Core-Collapse Supernovae in Binaries as the Origin of Galactic Hyper-Runaway Stars

TL;DR

This paper investigates the binary supernova scenario as a mechanism for producing hyper-runaway stars with velocities exceeding the Galactic escape speed, through population synthesis simulations of massive binary systems.

Contribution

It identifies key binary system parameters and conditions that can produce hyper-runaway stars, highlighting the importance of natal kicks and common envelope evolution.

Findings

Most likely progenitors are massive binaries with short orbital periods.

High natal kicks (>1000 km/s) are necessary to disrupt binaries and eject hyper-runaway stars.

Production of hyper-runaway stars depends on poorly constrained binary evolution parameters.

Abstract

Several stars detected moving at velocities near to or exceeding the Galactic escape speed likely originated in the Milky Way disc. We quantitatively explore the `binary supernova scenario' hypothesis, wherein these `hyper-runaway' stars are ejected at large peculiar velocities when their close, massive binary companions undergo a core-collapse supernova and the binary is disrupted.

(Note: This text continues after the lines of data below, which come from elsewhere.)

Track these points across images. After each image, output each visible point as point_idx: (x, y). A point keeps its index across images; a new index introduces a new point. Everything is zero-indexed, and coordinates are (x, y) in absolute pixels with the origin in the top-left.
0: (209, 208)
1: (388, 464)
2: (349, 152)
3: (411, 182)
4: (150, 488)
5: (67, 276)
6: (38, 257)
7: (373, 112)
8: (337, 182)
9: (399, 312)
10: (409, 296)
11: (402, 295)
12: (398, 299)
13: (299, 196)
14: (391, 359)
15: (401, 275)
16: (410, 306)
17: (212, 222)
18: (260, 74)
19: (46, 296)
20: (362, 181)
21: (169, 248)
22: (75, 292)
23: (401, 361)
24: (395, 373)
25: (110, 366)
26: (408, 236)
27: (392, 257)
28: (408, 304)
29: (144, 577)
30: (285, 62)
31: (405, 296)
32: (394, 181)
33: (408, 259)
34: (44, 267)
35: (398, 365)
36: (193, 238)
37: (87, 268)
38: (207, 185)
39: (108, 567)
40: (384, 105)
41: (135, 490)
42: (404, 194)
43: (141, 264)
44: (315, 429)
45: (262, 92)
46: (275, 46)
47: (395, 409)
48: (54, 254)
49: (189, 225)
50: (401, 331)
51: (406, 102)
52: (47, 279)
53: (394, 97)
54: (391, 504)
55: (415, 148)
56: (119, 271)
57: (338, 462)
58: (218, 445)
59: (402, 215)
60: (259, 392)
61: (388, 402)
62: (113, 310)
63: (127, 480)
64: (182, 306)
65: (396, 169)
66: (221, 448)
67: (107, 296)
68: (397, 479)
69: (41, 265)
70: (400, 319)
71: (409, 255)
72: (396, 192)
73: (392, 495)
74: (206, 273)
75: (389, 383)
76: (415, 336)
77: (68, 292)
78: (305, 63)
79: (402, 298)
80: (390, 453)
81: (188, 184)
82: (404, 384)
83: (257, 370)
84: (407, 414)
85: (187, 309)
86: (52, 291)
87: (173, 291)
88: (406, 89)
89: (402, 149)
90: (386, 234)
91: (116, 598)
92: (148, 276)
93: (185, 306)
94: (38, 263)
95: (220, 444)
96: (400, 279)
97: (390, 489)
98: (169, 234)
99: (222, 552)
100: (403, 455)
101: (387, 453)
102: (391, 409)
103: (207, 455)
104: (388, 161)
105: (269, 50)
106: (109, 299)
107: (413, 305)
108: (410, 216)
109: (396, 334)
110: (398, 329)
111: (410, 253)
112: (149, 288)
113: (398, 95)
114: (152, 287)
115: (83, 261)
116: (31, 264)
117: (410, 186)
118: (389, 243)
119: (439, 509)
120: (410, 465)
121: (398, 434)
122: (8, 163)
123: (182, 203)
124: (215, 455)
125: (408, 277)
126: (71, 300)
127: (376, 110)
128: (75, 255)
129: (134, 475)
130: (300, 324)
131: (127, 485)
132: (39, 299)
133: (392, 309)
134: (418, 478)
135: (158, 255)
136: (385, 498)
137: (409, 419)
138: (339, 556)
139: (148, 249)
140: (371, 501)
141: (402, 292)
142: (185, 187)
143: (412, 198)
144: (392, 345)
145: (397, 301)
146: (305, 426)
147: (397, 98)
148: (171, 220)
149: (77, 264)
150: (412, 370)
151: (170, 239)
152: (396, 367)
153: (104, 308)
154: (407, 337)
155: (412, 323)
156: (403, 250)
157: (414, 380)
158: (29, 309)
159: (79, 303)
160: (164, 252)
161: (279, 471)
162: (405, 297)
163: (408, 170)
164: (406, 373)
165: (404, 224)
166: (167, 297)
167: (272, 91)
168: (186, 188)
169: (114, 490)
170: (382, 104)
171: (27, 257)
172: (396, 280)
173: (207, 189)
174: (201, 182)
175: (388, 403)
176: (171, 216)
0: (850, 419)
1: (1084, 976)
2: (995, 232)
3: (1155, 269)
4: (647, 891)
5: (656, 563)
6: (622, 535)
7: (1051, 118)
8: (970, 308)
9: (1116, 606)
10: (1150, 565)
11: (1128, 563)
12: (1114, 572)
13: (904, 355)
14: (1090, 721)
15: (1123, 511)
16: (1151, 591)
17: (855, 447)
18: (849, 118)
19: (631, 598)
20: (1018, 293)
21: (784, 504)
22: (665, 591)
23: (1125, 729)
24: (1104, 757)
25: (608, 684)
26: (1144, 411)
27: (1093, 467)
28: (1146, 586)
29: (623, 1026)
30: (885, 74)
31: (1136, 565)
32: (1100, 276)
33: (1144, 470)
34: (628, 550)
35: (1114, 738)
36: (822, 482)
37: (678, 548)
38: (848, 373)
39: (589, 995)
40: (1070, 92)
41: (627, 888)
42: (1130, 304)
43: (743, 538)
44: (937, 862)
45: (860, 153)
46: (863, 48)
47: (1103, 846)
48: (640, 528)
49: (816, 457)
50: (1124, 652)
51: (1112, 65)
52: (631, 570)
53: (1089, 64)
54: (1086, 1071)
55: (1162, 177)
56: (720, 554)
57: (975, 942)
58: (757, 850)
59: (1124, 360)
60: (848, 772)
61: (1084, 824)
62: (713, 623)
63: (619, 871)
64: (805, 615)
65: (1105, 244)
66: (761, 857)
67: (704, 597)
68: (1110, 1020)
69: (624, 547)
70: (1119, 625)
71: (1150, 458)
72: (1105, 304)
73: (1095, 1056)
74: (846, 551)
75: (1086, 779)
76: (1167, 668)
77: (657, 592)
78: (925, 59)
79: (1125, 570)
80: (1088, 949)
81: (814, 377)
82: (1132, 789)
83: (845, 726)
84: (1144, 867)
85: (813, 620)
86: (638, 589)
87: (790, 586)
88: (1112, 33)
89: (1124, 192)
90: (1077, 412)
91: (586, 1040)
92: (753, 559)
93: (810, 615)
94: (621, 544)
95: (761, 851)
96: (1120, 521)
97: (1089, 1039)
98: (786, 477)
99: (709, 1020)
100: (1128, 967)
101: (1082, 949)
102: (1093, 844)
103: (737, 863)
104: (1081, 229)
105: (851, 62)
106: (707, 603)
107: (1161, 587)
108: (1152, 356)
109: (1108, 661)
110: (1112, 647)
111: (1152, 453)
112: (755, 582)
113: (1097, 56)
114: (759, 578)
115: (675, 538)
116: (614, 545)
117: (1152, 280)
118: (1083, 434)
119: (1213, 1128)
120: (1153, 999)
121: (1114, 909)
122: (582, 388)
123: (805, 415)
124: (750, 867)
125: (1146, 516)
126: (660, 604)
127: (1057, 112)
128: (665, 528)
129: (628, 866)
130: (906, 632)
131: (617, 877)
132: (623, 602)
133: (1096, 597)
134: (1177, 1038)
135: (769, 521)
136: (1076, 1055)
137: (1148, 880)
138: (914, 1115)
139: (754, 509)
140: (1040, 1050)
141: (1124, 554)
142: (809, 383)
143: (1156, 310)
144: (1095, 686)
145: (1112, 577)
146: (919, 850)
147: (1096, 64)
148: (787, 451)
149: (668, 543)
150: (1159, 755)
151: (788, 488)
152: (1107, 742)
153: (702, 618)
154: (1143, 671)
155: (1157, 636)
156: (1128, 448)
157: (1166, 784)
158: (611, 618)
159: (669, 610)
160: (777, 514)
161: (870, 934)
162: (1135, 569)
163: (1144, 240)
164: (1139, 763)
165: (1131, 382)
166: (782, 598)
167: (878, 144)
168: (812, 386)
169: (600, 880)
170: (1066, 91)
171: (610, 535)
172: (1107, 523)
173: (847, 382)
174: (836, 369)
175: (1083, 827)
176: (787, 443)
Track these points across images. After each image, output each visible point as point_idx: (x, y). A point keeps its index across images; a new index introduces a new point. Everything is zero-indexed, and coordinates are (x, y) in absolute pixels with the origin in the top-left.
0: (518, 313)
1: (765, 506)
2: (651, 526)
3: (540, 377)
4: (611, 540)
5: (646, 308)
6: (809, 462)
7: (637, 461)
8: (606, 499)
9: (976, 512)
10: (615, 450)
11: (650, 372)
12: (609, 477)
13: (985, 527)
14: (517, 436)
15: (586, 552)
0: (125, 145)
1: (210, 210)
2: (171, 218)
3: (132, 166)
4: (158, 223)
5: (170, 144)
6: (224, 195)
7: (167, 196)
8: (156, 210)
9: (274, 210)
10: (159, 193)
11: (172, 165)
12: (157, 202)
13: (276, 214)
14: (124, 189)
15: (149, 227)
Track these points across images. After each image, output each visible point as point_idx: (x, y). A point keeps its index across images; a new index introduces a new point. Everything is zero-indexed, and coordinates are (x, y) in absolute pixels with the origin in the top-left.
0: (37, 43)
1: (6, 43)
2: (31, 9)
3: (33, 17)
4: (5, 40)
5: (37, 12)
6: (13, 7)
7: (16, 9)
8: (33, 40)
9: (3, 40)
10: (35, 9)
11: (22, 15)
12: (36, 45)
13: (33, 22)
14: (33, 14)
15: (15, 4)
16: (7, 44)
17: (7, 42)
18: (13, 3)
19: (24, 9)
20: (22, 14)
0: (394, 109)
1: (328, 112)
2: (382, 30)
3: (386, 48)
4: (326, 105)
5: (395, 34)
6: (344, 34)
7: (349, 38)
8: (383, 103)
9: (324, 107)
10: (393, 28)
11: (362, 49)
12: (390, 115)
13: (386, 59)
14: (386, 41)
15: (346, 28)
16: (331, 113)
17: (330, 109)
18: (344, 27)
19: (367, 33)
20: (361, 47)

We perform an extensive suite of binary population synthesis simulations evolving massive systems to determine the assumptions and parameters which most impact the ejection rate of fast stars. In a simulation tailored to eject fast stars, we find the most likely hyper-runaway star progenitor binary is composed of a massive ($\sim$$30\,\mathrm{M_{\odot}}$) primary and a $\sim$$3-4\,\mathrm{M_{\odot}}$ companion on an orbital period that shrinks to $\lesssim$1 day prior to the core collapse following a common envelope phase. The black hole remnant formed from the primary must receive a natal kick $\gtrsim$1000 $\mathrm{km\ s^{-1}}$ to disrupt the binary and eject the companion at a large velocity. We compare the fast stars produced in these simulations to a contemporary census of early-type Milky Way hyper-runaway star candidates. We find that these rare objects may be produced in sufficient number only when poorly-constrained binary evolution parameters related to the strength of post-core collapse remnant natal kicks and common envelope efficiency are adjusted to values currently unsupported -- but not excluded -- by the literature. We discuss observational implications that may constrain the existence of these putative progenitor systems.